Riflessioni sullo sviluppo economico dell’orvietano (anche) indotte dalle Considerazioni della Banca d’Italia. Il problema della migrazione del risparmio

Come da tradizione l’ultimo giorno di maggio, il Governatore della Banca d’Italia ha letto le Considerazioni Finali, uno spaccato ad ampio spettro dell’economia mondiale e dei suoi riflessi su quella italiana. Molti gli spunti di riflessione, dal completamento del mercato integrato dei capitali in Euroarea, all’emissione di titoli di debito dell’Unione con caratteristiche di contenuta alea (risk-free), alle problematiche della demografia.

Qui vorrei sottolineare un aspetto discusso circa la relazione tra risparmio generato internamente all’Euroarea e investimenti realizzati, “L’interscambio con paesi esterni all’area nel 2023 superava il 55 per cento del PIL, a fronte del 40 della Cina e del 25 degli Stati Uniti. Le esportazioni contribuiscono alla domanda complessiva molto più che negli Stati Uniti”: il modello di sviluppo è risultato trainato dalle esportazioni. Nella presentazione, riportata sul sito della Banca d’Italia, chiosando “a braccio” il Governatore esplicita il problema di tale modello di sviluppo come legato alla migrazione di parte del risparmio generato internamente all’area, per cui la conclusione è che “occorre innanzi tutto riequilibrare il modello di crescita seguito nei due decenni passati, riducendo l’eccessiva dipendenza dalla domanda estera”.

Come rilevato in alcuni spunti di discussione relativi allo sviluppo economico di Orvieto, come ovvio entrati anche a fare parte dei programmi dei candidati sindaci – indotti anche dai lavori pubblicati da “Cittadinanza, Territorio, Sviluppo, CTS” – il problema sollevato dal Governatore è isomorfo a quello relativo al modello economico dell’orvietano, questo è proprio uno dei problemi che affliggono il nostro territorio, in particolare è l’aspetto più critico del mono-settorialismo del sistema produttivo: l’ipertrofia del settore legato al turismo implica un cronico saldo positivo dei conti con l’estero di Orvieto che a sua volta si riflette un’uscita di risparmio che si dirige a finanziare gli investimenti altrove; questo ci condanna a un livello d’investimenti inferiore al potenziale e a una stasi della dimensione delle imprese, pròdromo a una bassa produttività e salari al limite della sussistenza. Il risparmio generato localmente rimane superiore all’investimento esattamente del saldo positivo maturato nel settore che opera con i non residenti: questa non è neppure un’opinione ma mera algebra! Una applicazione di quella che Wittgenstein nel Trattato chiamò “funzione di verità”.

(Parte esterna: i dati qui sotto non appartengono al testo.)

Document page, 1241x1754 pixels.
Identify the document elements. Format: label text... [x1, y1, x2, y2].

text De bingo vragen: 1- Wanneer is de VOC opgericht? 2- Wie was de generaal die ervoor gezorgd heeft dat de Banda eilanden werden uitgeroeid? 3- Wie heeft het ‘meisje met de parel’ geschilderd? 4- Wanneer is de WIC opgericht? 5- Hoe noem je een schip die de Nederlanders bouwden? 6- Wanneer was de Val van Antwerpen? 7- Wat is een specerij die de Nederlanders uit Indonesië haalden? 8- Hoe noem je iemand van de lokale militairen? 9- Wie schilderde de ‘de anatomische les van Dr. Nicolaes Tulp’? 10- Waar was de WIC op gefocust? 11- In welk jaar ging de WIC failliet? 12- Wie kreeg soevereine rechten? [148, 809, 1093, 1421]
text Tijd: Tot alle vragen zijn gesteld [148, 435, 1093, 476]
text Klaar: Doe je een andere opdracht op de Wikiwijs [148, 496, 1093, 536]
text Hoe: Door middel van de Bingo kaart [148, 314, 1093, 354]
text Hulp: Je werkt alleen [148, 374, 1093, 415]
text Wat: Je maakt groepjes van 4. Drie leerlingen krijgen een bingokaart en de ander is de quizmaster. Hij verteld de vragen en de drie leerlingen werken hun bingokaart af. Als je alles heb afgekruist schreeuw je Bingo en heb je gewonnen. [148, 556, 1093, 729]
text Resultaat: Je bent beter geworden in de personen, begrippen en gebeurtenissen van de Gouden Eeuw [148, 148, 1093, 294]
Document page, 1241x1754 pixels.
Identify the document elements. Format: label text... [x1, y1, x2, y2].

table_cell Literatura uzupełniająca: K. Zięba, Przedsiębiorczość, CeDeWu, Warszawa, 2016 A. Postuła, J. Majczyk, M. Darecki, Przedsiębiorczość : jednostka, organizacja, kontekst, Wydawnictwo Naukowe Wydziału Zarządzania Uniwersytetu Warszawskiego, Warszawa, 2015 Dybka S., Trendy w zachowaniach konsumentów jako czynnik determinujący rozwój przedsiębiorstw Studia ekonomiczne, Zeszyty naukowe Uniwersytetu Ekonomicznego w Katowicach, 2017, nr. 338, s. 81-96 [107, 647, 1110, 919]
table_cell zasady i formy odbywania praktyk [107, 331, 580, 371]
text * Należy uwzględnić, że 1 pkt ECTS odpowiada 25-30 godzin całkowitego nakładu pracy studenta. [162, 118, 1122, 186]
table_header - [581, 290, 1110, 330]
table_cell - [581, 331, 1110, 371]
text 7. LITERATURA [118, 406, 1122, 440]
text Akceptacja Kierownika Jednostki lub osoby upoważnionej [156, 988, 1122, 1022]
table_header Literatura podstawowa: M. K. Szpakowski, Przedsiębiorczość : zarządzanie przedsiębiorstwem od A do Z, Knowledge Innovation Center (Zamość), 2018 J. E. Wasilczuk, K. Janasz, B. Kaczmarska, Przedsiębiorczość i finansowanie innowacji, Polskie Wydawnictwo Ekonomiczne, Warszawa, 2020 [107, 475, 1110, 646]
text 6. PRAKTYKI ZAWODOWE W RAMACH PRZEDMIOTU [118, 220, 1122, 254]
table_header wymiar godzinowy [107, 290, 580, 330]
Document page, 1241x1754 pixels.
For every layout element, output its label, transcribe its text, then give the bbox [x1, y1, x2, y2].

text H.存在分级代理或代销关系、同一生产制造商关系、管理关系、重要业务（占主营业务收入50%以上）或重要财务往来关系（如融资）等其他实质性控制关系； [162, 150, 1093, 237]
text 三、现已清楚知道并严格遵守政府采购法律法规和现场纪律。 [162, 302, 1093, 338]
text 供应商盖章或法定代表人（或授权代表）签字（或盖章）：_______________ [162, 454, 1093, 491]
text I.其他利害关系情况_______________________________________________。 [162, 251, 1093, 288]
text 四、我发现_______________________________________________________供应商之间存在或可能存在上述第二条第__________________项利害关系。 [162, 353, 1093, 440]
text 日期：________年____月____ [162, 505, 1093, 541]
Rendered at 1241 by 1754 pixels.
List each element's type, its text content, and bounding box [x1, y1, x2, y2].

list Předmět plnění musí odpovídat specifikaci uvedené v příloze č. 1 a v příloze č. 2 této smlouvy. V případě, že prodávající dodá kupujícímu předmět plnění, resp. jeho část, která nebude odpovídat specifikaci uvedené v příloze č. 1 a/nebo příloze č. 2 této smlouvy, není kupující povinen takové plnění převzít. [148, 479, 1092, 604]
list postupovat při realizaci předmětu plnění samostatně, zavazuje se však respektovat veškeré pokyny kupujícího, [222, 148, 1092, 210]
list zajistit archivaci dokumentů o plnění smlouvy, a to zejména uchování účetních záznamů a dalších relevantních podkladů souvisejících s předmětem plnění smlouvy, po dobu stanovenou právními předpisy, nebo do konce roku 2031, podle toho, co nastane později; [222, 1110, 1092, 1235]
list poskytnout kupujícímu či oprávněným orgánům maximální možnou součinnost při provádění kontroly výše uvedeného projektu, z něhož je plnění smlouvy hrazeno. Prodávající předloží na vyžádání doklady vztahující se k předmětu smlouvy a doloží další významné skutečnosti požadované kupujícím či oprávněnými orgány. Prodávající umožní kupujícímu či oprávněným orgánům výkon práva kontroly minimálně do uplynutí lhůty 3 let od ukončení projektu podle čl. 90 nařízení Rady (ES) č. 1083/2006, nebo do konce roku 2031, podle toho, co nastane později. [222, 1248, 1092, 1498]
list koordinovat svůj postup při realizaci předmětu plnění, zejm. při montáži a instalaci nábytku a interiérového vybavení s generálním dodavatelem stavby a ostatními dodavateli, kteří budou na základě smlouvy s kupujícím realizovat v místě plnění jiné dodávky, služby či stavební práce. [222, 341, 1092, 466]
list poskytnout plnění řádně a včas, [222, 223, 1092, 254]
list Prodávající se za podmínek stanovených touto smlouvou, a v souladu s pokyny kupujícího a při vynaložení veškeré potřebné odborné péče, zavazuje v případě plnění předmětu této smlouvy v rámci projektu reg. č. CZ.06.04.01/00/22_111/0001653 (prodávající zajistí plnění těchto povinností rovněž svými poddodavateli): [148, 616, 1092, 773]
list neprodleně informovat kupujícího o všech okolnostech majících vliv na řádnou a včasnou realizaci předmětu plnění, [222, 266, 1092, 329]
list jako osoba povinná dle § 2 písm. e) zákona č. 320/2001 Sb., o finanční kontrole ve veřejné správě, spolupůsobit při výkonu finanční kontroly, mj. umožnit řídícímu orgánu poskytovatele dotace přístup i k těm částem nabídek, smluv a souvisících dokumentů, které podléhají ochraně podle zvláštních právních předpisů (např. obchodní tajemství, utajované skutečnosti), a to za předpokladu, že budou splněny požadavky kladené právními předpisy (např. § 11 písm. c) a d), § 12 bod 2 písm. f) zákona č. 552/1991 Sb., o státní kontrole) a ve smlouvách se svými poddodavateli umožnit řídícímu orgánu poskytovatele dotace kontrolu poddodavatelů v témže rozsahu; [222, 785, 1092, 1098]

Un ribilanciamento dello sviluppo a favore della domanda interna – soprattutto della componente investimenti, che il Governatore auspica a livello di Euroarea – che a Orvieto è ora razionata da quella dei non residenti, soprattutto nel settore immobiliare, non è auspicabile per l’economia orvietana, ma cogente, imprescindibile per cambiare l’inclinazione al vespero della nostra città!

Continuare con questo modello di sviluppo? Come mi ha insegnato mio padre Melville, io rispondo:”I would prefer not to”, preferirei di no!